Beleaguered supermarket giant Pick n Pay will report its final results next week, and the numbers will probably make for scary reading.
This week Pick n Pay, somewhat unexpectedly, sold down its holding in separately listed subsidiary retail business Boxer, raising a chunky R4.7bn in fresh capital. While Pick n Pay easily placed the buoyant Boxer shares at a slight premium, the move was seen as desperate, and rightly rattled the market.
At Tuesday’s close, Pick n Pay shares had shed 3% in value — a reverse of the upward trajectory since the beginning of the month. The worry, of course, is the cash burn as the group’s main supermarket core trundles along in the red.

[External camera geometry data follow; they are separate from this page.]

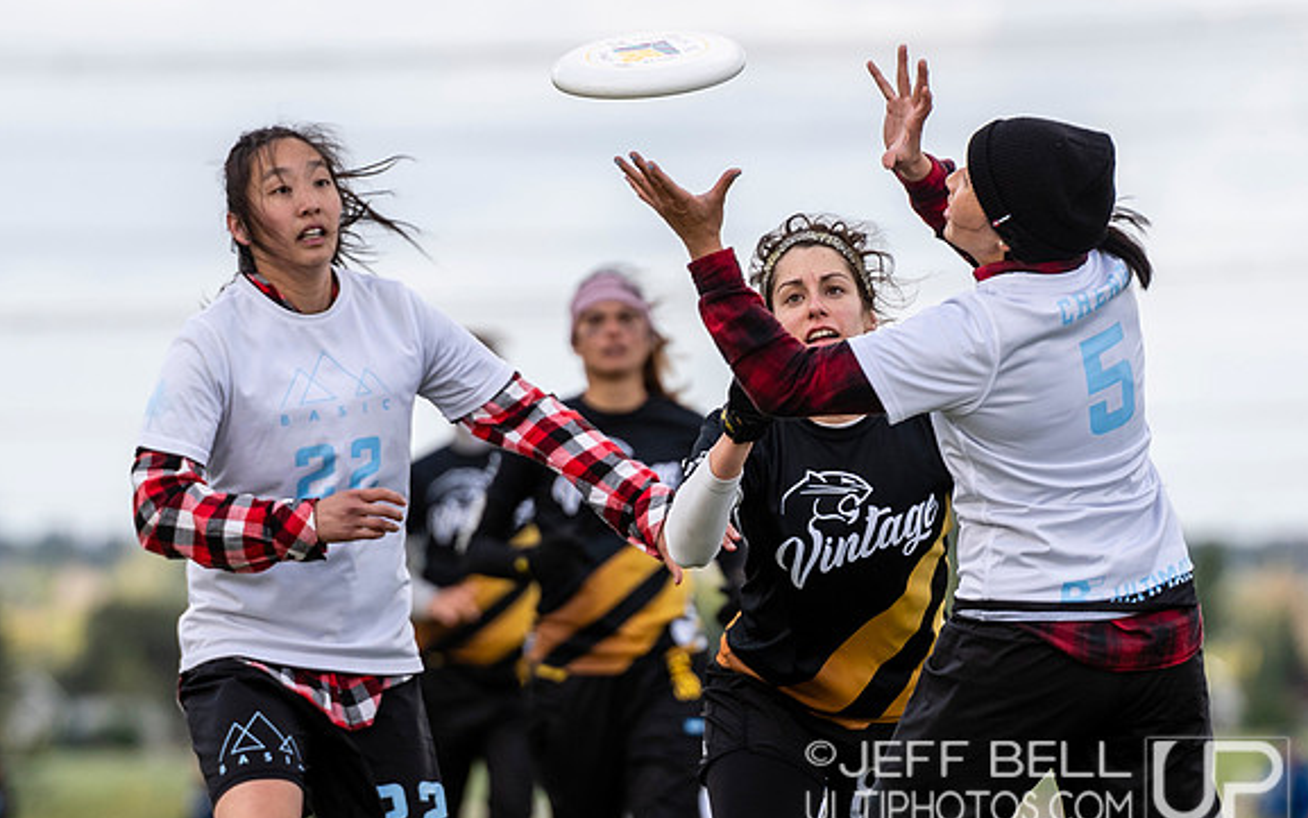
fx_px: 19362
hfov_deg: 3.9
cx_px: 998
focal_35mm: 543
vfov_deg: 2.4
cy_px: 485
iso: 180
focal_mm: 200
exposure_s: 1/1250
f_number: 4
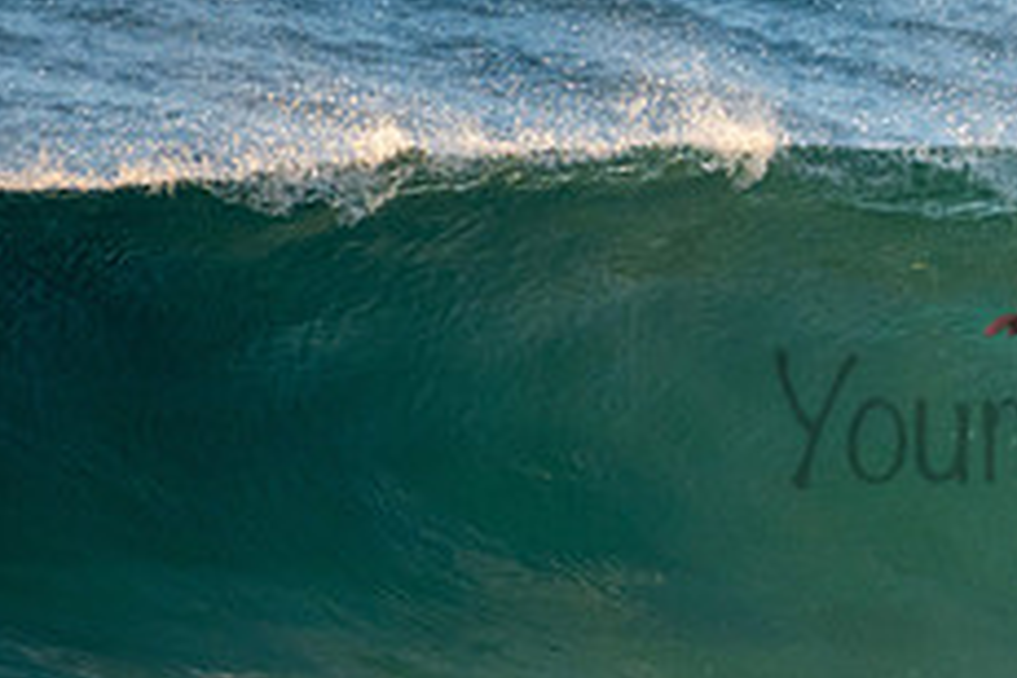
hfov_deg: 1.1
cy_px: 381
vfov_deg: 0.7
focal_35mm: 1881
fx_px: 53134
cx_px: 1228
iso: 720
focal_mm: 500
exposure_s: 1/1000
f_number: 5.6
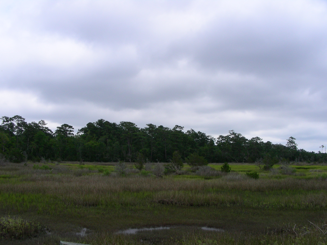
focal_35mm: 38
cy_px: 122
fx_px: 359
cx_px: 164
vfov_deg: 37.7
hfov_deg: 49.0
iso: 50
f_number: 5.6
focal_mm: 6.3
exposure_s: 1/395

Will this be the last chunk of cash that needs to be pitched at the turnaround? Retailers like Pick n Pay operate on a sliver of a margin, and it is incredibly difficult to rebuild the margin — without radical restructuring — when your main competitor, in the form of Shoprite, is chewing up market share.
If more cash is needed, Boxer will most likely be tapped again. Pick n Pay reiterated its commitment to retaining a controlling stake in Boxer, which leaves little room to manoeuvre. Another rights issue seems out of the question after the group raised R4bn in August 2024, when investors were probably a tad more optimistic about its turnaround strategy. With the market attaching a negative value to the share, issuing new shares for cash would not be at all prudent.
Let’s hope there is evidence of a clear pathway to returning the core Pick n Pay stores segment to cash flow breakeven in the upcoming results.